14 thoughts on “Dr. Mary J. Ruwart: The $750 Pill: Corporate Greed, Excessive Regulation—or Both?

  1. Jonny Stryder

    The only regulation needed in this market can be provided by product liability, more exactly, liability for selling or prescribing medications that are labeled or advertised in a false and misleading manner, negligently manufactured, or negligently prescribed. But so many people can’t image a medication market without “Big Brother” FDA. More’s the pity.

  2. jim

    My question is why is this drug still on-patent. I’ve heard it said it’s been around for many decades. Patents generally last 20 years these days. Why doesn’t somebody else make it?

  3. jim

    Sorry for the delay. I read the article, but the “explanation” as to why nobody else manufactures the drug wasn’t sufficient. The standard required by the FDA, drug delivery at least the level of the existing drug, is considered quite easy to meet and test for. As for the “FDA approved manufacturing facility”, I doubt whether this is a problem for any drug company: Their facilities are ALREADY approved.

    But I notice that the lefties are using this as an example of greed by companies. Yet, they purchased the rights to produce this drug. “purchased the rights”? I asked? There were no “rights” to purchase. Maybe they bought the facilities to do so.
    Notice that nobody publicly complaining about this provides anything close to an “explanation” that this article does. At the very least, the media should explain that anybody could make this drug today.

  4. jim

    Well, that’s an excellent article, but no surprise since it’s from Reason magazine.
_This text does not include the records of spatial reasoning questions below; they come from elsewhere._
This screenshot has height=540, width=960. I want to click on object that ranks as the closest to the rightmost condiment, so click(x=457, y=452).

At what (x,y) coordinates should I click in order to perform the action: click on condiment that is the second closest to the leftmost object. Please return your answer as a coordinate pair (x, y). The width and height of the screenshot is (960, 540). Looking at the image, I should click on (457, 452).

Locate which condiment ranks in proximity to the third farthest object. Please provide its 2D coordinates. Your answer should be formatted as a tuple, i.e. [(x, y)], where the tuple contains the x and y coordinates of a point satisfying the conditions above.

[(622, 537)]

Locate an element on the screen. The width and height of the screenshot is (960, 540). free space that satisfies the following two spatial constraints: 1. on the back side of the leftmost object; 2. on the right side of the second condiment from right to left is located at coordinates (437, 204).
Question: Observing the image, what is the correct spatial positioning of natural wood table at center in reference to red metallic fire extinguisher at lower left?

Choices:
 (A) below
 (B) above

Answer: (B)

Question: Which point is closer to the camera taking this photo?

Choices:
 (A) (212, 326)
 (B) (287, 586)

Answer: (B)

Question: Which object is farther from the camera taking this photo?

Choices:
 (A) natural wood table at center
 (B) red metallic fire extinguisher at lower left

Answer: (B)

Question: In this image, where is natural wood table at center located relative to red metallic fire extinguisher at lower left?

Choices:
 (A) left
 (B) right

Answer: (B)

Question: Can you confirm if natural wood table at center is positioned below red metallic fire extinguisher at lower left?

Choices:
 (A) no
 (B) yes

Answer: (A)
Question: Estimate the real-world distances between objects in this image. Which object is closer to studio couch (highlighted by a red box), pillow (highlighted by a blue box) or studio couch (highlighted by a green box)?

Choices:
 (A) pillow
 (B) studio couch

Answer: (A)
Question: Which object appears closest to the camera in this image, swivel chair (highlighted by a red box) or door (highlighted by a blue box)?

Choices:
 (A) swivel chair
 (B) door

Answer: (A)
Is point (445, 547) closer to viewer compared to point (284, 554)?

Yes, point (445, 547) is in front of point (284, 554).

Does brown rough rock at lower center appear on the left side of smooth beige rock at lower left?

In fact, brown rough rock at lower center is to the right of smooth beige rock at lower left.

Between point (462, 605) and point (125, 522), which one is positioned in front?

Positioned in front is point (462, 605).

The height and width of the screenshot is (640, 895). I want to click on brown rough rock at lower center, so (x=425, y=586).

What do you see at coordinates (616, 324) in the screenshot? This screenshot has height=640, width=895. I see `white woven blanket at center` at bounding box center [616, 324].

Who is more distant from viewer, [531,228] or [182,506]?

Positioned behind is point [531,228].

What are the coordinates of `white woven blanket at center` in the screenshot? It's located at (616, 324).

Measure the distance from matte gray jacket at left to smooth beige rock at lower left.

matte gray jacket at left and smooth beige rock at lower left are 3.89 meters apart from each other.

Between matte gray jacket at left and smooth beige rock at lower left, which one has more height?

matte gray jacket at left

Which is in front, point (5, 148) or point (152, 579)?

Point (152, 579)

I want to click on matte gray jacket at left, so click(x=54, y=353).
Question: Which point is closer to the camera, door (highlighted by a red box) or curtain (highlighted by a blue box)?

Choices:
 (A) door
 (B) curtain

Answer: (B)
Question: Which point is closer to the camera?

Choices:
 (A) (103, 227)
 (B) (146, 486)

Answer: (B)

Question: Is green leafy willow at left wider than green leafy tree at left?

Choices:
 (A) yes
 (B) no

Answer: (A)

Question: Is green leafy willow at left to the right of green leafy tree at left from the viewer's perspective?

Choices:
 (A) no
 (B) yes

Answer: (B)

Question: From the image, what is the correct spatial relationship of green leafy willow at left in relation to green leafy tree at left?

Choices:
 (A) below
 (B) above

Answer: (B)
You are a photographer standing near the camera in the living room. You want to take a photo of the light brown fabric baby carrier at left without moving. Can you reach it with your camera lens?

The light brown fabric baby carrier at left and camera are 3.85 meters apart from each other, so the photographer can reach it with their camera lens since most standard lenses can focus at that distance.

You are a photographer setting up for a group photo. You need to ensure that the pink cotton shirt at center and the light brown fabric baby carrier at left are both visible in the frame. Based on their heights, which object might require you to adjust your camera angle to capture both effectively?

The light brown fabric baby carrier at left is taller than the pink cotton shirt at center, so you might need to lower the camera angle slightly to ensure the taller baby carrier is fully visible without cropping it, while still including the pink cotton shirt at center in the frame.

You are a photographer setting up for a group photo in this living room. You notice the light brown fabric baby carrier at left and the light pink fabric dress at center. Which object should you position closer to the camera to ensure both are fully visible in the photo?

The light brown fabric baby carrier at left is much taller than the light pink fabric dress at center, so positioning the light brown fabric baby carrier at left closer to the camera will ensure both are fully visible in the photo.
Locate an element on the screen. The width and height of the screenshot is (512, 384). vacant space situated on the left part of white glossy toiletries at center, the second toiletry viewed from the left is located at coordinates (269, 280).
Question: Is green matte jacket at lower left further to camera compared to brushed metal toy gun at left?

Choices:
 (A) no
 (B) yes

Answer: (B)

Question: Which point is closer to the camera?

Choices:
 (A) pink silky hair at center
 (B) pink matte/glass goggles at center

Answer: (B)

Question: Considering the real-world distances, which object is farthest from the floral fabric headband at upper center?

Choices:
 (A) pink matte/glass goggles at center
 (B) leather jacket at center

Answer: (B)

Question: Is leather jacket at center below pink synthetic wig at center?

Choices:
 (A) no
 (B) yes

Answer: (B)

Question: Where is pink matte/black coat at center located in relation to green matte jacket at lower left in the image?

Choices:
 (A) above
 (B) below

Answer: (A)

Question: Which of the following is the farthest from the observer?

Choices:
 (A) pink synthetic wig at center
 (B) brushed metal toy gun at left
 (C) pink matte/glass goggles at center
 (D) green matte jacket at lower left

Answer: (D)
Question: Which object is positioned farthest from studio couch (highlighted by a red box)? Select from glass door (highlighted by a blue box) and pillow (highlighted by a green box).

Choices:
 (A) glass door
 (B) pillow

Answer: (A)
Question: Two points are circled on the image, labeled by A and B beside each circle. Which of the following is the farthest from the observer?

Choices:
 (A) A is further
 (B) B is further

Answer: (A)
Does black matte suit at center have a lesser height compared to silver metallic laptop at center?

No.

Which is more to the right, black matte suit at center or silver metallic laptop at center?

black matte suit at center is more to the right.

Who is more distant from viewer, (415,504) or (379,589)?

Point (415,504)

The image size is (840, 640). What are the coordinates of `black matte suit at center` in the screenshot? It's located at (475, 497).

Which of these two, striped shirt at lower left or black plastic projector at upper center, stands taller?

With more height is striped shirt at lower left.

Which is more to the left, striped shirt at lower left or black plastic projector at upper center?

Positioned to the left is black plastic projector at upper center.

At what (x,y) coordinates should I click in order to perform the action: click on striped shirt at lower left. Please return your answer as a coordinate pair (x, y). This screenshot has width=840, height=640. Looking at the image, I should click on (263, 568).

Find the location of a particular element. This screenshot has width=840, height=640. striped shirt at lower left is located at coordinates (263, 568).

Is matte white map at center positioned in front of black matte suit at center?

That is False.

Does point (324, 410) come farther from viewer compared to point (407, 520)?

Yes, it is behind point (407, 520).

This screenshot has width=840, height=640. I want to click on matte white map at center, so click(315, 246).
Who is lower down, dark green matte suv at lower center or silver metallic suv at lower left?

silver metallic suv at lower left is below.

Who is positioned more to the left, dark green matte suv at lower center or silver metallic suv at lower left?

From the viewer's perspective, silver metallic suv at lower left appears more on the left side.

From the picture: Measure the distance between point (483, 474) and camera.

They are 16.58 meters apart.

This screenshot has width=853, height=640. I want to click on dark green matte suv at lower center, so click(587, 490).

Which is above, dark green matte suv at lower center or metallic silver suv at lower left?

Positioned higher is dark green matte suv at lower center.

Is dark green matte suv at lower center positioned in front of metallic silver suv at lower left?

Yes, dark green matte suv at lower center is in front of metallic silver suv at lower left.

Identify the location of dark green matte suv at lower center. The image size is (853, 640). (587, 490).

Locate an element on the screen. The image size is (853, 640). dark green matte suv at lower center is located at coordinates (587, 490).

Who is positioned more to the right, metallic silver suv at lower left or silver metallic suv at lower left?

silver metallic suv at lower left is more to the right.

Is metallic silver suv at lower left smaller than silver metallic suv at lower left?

They put the blame on the FDA, and manufacturers whose misdeeds are enabled by the FDA.

    I am trying to fight a similar battle. There is an anti-MS drug called “Tecfidera”, which I believe costs about $40,000 per year, and is 100% dimethyl fumarate, a very simple compound, which sells for about $100 per year. I would like to inform some MS groups that they could get a virtually free treatment by bypassing the drug manufacturer.